Lihat juga:Jokowi Bersiap Hadapi Resesi September Ini |
Namun, ia mengingatkan Indonesia masih punya kekuatan cukup untuk bisa membalikkan keadaan. Salah satunya dengan memastikan vaksin yang diproduksi akan efektif menurunkan angka penularan.
Kekuatan lainnya adalah mulai menggeliatnya sektor manufaktur yang kontribusinya cukup besar sebagai penopang pertumbuhan ekonomi. Indeks Purchasing Managers Index (PMI) Agustus sudah berada di posisi 50,8 persen dan itu artinya tanda-tanda pemulihan ekonomi mulai terlihat.
"Aktivitas ekspor juga cukup bagus. Karena kita lihat neraca perdagangan yang surplus US$3,26 miliar secara Juli 2020 lalu. Ini bukan karena impor turun tapi ekspor yang naik. Ini bagus ketika manufaktur sudah kembali bergeliat," ucapnya.
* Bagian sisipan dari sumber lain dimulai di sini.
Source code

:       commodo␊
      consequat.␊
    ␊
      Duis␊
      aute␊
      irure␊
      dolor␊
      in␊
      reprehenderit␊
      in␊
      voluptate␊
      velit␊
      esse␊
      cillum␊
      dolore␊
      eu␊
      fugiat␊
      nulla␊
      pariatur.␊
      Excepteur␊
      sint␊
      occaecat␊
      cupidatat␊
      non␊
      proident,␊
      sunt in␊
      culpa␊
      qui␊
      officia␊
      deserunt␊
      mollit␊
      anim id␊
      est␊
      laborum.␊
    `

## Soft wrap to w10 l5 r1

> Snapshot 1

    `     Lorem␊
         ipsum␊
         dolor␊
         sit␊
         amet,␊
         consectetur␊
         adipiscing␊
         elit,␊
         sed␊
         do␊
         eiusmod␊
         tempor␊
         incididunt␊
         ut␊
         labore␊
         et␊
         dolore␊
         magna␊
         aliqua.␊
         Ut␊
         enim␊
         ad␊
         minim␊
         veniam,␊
Pada saat bersamaan, pemerintah juga harus menjaga konsumsi tetap tumbuh. Caranya, lagi-lagi, dengan meminimalisir penyebaran covid-19 agar masyarakat tak takut membelanjakan uangnya dan sektor-sektor usaha yang selama ini terhenti dapat beroperasi kembali.
Salah satunya adalah sektor pariwisata yang punya mulitlplier effect (efek domino) cukup besar. Jika pemeirntah ingin kelas menengah ke atas menggelontorkan uangnya untuk vakansi, maka harus ada jaminan mereka bisa tetap sehat saat berangkat dan pulang berwisata.
"Ini yang jadi kunci konsumsi domestik bisa tetap tumbuh. Karena sejauh ini masalah konsumsi bukan hanya pada ability to spend (kemampuan belanja) tapi juga willingness to spend (keinginan untuk belanja)," tandasnya.